**Task instructions**
Put the lines below into a JSON list of strings, one string per line, with blank lines left out.

**Material for the task**
%%

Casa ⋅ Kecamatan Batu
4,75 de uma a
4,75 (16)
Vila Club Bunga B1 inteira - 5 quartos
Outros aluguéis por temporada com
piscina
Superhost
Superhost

%%

**Task result**
[
  "Casa ⋅ Kecamatan Batu",
  "4,75 de uma a",
  "4,75 (16)",
  "Vila Club Bunga B1 inteira - 5 quartos",
  "Outros aluguéis por temporada com",
  "piscina",
  "Superhost",
  "Superhost"
]